TXU Hammers Out Securitization Plan

Details are slowly emerging about TXU Electric’s plan to securitize special charges that are tacked on consumer’s electric bills.

The Dallas utility intends to sell $500 million of asset-backed bonds this year and another $800 million of securities in 2004. But first it hopes to clear up many of the disputes surrounding its plan at a March 12 hearing with the Texas Public Utility Commission.

Among the matters to be discussed is the amount of issuance that TXU is allowed to conduct. As it now stands, the utility has approval to issue just $345 million of bonds, a figure it has protested. TXU’s offerings have been repeatedly delayed, and modified, due to various challenges to the plan. The commission intends to use the hearing to clear up whether the challenges are valid, and give other parties a chance to raise objections. If there aren’t any strong protests, the commission will probably allow TXU to move forward. “If they get through the hearing, they will have smooth sailing. If they don’t, the deals could be delayed again,” said one industry insider.

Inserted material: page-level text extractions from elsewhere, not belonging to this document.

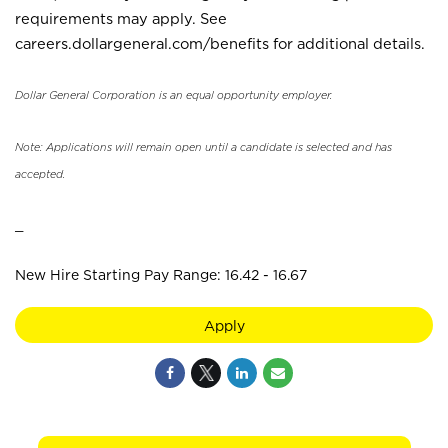
requirements may apply. See
careers.dollargeneral.com/benefits for additional details.
Dollar General Corporation is an equal opportunity employer.
Note: Applications will remain open until a candidate is selected and has
accepted.
_
New Hire Starting Pay Range: 16.42 - 16.67
Apply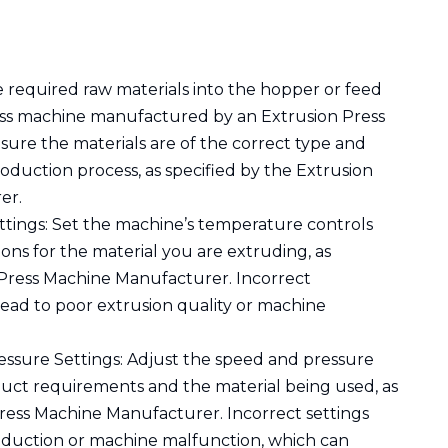
e required raw materials into the hopper or feed
ess machine manufactured by an Extrusion Press
ure the materials are of the correct type and
roduction process, as specified by the Extrusion
er.
tings: Set the machine’s temperature controls
ions for the material you are extruding, as
 Press Machine Manufacturer. Incorrect
ead to poor extrusion quality or machine
ssure Settings: Adjust the speed and pressure
duct requirements and the material being used, as
ress Machine Manufacturer. Incorrect settings
production or machine malfunction, which can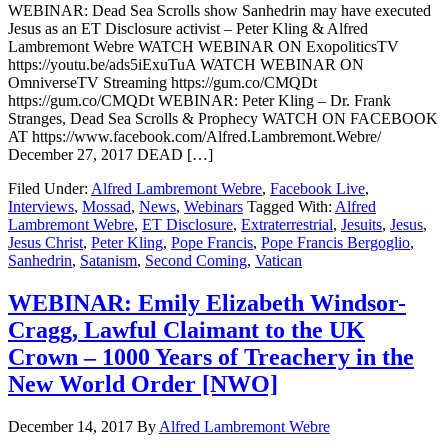
WEBINAR: Dead Sea Scrolls show Sanhedrin may have executed
Jesus as an ET Disclosure activist – Peter Kling & Alfred
Lambremont Webre WATCH WEBINAR ON ExopoliticsTV
https://youtu.be/ads5iExuTuA WATCH WEBINAR ON
OmniverseTV Streaming https://gum.co/CMQDt
https://gum.co/CMQDt WEBINAR: Peter Kling – Dr. Frank
Stranges, Dead Sea Scrolls & Prophecy WATCH ON FACEBOOK
AT https://www.facebook.com/Alfred.Lambremont.Webre/
December 27, 2017 DEAD […]
Filed Under:
Alfred Lambremont Webre
,
Facebook Live
,
Interviews
,
Mossad
,
News
,
Webinars
Tagged With:
Alfred
Lambremont Webre
,
ET Disclosure
,
Extraterrestrial
,
Jesuits
,
Jesus
,
Jesus Christ
,
Peter Kling
,
Pope Francis
,
Pope Francis Bergoglio
,
Sanhedrin
,
Satanism
,
Second Coming
,
Vatican
WEBINAR: Emily Elizabeth Windsor-
Cragg, Lawful Claimant to the UK
Crown – 1000 Years of Treachery in the
New World Order [NWO]
December 14, 2017
By
Alfred Lambremont Webre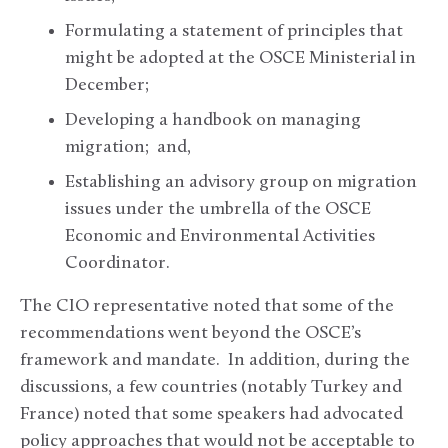
Formulating a statement of principles that
might be adopted at the OSCE Ministerial in
December;
Developing a handbook on managing
migration; and,
Establishing an advisory group on migration
issues under the umbrella of the OSCE
Economic and Environmental Activities
Coordinator.
The CIO representative noted that some of the
recommendations went beyond the OSCE’s
framework and mandate. In addition, during the
discussions, a few countries (notably Turkey and
France) noted that some speakers had advocated
policy approaches that would not be acceptable to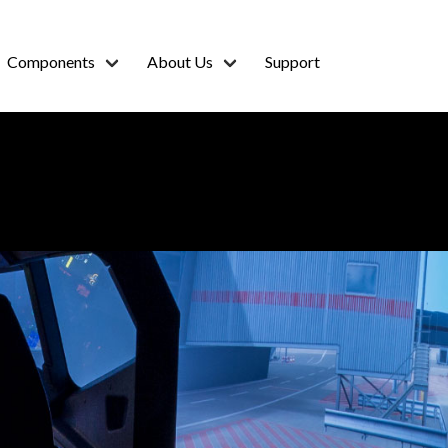
Components
About Us
Support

In either case, it appears that the commission will attempt to hand down a ruling by the end of the month. In the meantime, it has become increasingly likely that TXU’s offerings will resemble a $797 million issue that Central Power and Light of Dallas completed on Jan. 31 — at unusually tight spreads. For that deal, the public utility commission’s advisor, Saber Partners, included a structural twist that awarded special fees to the co-managers who brought in the best pricing. An investor at State Street Bank said Saber’s oversight of all phases of the issue made it a better bet for buysiders as well.

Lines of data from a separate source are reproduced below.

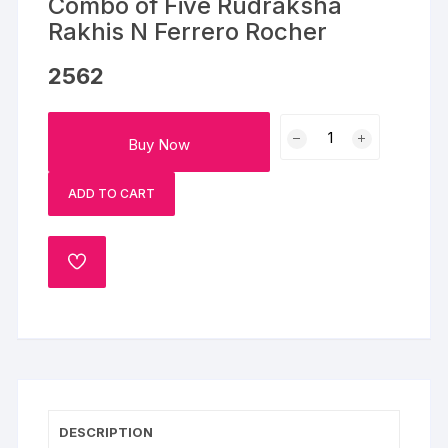
Combo of Five Rudraksha
Rakhis N Ferrero Rocher
2562
Combo
Buy Now
of
Five
ADD TO CART
Rudraksha
Rakhis
N
ADD
Ferrero
TO
Rocher
WISHLIST
quantity
DESCRIPTION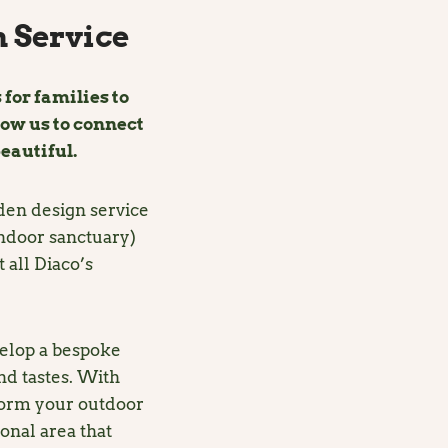
 Service
 for families to
low us to connect
eautiful.
rden design service
indoor sanctuary)
 all Diaco’s
elop a bespoke
nd tastes. With
form your outdoor
ional area that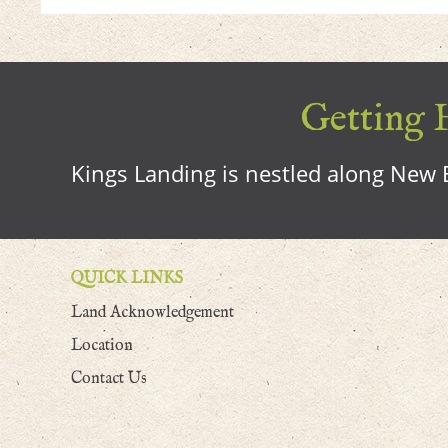
Getting H
Kings Landing is nestled along New B
QUICK LINKS
Land Acknowledgement
Location
Contact Us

In its role as advisor to the commission, Saber is responsible for ensuring that planned rate-reduction issues provide the lowest possible costs of funds, while jointly making decisions on the structuring, marketing and pricing of those securities. The New York advisory boutique was set up in 2000 by a group of utility-industry pros that includes former Bear Stearns banker Joseph Fichera.

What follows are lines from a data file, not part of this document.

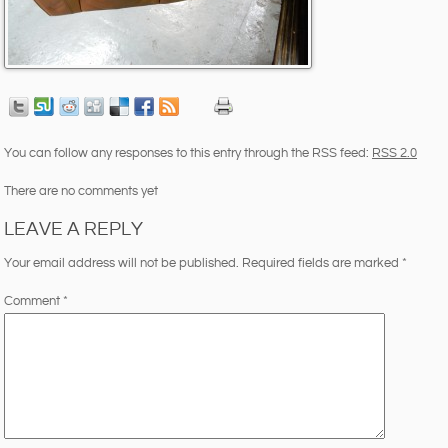
You can follow any responses to this entry through the RSS feed:
RSS 2.0
There are no comments yet
LEAVE A REPLY
Your email address will not be published.
Required fields are marked
*
Comment
*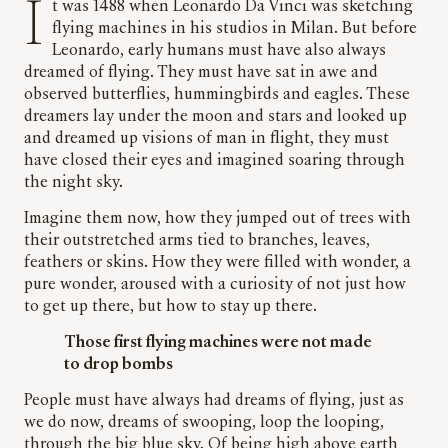
It was 1488 when Leonardo Da Vinci was sketching
flying machines in his studios in Milan. But before
Leonardo, early humans must have also always
dreamed of flying. They must have sat in awe and
observed butterflies, hummingbirds and eagles. These
dreamers lay under the moon and stars and looked up
and dreamed up visions of man in flight, they must
have closed their eyes and imagined soaring through
the night sky.
Imagine them now, how they jumped out of trees with
their outstretched arms tied to branches, leaves,
feathers or skins. How they were filled with wonder, a
pure wonder, aroused with a curiosity of not just how
to get up there, but how to stay up there.
Those first flying machines were not made
to drop bombs
People must have always had dreams of flying, just as
we do now, dreams of swooping, loop the looping,
through the big blue sky. Of being high above earth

For CP&L’s deal, Bear Stearns and Merrill Lynch pocketed a large portion of the incentive, which was equal to about $1 million, or 25% of the total underwriting fees. Credit Suisse First Boston and Salomon Smith Barney were also co-managers, while Goldman Sachs acted as bookrunner. That’s a smaller field of managers than the 10 or so that have managed past “rate-reduction” issues.

The group of underwriters for TXU’s first issue could be even smaller. Bear and Merrill are considered strong contenders for the available slots.

Meanwhile, TXU appears to be leaning toward hiring Morgan Stanley as the bookrunner for its deal — a decision that would require the go-ahead from Saber and the commission, which will probably want to meet with bank officials before the selection is made. Saber would separately have to approve underwriters for each of TXU’s planned transactions.

It’s possible that when TXU’s first deal comes to market, it will command even tighter spreads than CP&L’s transaction. CP&L sold its securities to about 55 investors — about twice as many as is typical for such a transaction. Saber is pushing to target an even broader field of investors for TXU’s deal, including “crossover” buyers that normally focus on unsecured corporate bonds.

At the same time, mainstream asset-backed investors are becoming more comfortable with utility-fee transactions, thanks to the strong performance of the deals’ collateral. They’re also becoming more eager to snatch up the bonds because they’re among the few long-term securitized products involving consumer-related receivables other than cred-it cards and auto loans.

For those reasons, TXU could have an easier time convincing the utility commission that its planned securitizations would benefit consumers.